== Task list ==
a – In the passage on morphology and language modeling, how many languages are language models trained for?
b – In the passage on morphology and language modeling, rewrite the part between "Several studies have" and "than morphological measures.", inclusive, with "conflicting results" changed to "mixed results".

== Exercise passage ==
--- START ---

Several studies have investigated this issue in the context of language modeling by comparing a number of languages, but found conflicting results. Gerz et al. (2018) and Cotterell et al. (2018) find that morphological complexity is predictive of language modeling difficulty, while Mielke et al. (2019) conclude that simple statistics of a text like the number of types explain differences in modeling difficulty, rather than morphological measures.
This paper revisits this issue by increasing the number of languages considered and augmenting the kind and number of morphological features used. We train language models for 92 languages from a corpus of Bibles fully aligned at the verse level and measure language modeling performance using surprisal (the negative log-likelihood) per verse (see §4.5). We investigate how this measure is correlated with 12 linguist-generated morphological features and four corpus- based measures of morphological complexity.
Additionally, we contend that the relation between segmentation method, morphology, and language modeling performance needs further investigation. Byte-Pair Encoding (BPE; Shibata et al., 1999) is widely used in NLP tasks including machine translation (Sennrich et al., 2016) as an unsupervised information-theoretic method for segmenting text data into subword units. Variants of BPE or closely related methods such as WordPiece (Kudo, 2018) are frequently used by state-of-the-art pretrained language models (Liu et al., 2019; Radford et al., 2019; Devlin et al., 2019; Yang et al., 2019). However, BPE and other segmentation methods may vary in how closely they capture morphological segments for a given language, which may affect language modeling performance.
Therefore, this paper focuses on the following two research questions:
Does a language’s morphology influence language modeling difficulty?
If so, how do different segmentation methods interact with morphology?
In order to answer the first question, we train models using data sets segmented by characters and BPE units. Our results show that BPE language modeling surprisal is significantly correlated with measures of morphological typology and complexity. This suggests that BPE segments are ineffective in mitigating the effect of morphology in language modeling.

--- END ---

== Supplied information ==
--- START ---

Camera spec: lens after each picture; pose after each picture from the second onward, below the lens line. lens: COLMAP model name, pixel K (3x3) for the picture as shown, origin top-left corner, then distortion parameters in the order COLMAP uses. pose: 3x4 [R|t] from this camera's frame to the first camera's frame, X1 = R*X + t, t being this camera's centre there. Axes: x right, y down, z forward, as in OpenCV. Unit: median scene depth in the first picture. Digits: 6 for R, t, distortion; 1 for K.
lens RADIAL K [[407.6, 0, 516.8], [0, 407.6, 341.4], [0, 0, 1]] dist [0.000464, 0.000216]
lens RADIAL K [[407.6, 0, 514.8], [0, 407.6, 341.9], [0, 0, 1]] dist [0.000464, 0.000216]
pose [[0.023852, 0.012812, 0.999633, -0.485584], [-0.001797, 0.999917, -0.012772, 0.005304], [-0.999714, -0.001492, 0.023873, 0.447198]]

--- END ---
--- START ---

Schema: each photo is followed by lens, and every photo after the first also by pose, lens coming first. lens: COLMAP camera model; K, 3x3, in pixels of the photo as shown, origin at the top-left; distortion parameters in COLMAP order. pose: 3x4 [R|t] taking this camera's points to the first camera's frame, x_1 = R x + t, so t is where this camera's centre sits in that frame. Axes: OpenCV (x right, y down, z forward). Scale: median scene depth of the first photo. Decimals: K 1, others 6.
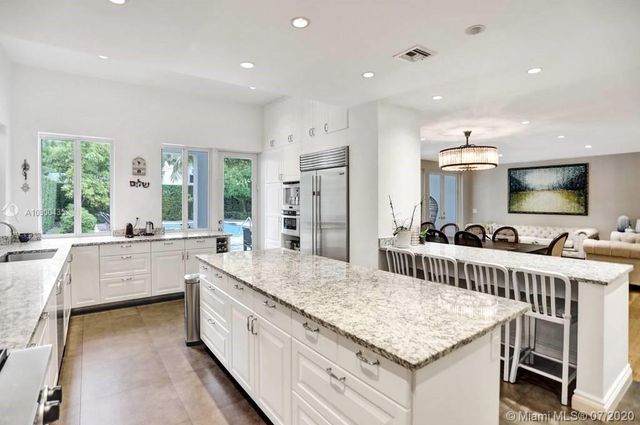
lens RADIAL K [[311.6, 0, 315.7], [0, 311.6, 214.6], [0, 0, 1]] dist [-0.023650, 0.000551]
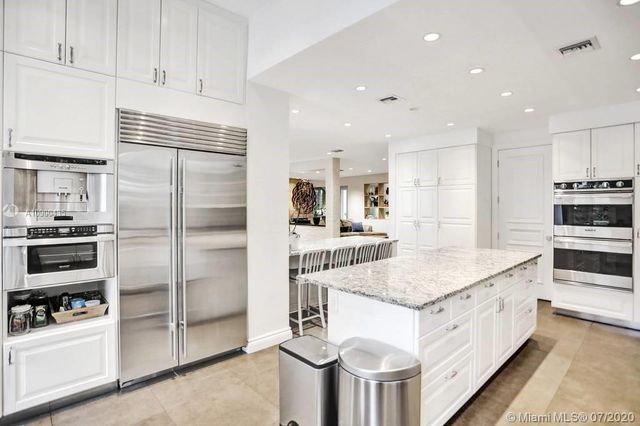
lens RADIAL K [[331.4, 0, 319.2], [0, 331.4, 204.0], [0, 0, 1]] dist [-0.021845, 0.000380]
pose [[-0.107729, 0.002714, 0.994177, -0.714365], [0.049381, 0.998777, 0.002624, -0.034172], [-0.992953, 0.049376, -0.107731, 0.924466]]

--- END ---

== List of solutions ==
a – 92 languages.

b –
Several studies have investigated this issue in the context of language modeling by comparing a number of languages, but found mixed results. Gerz et al. (2018) and Cotterell et al. (2018) find that morphological complexity is predictive of language modeling difficulty, while Mielke et al. (2019) conclude that simple statistics of a text like the number of types explain differences in modeling difficulty, rather than morphological measures.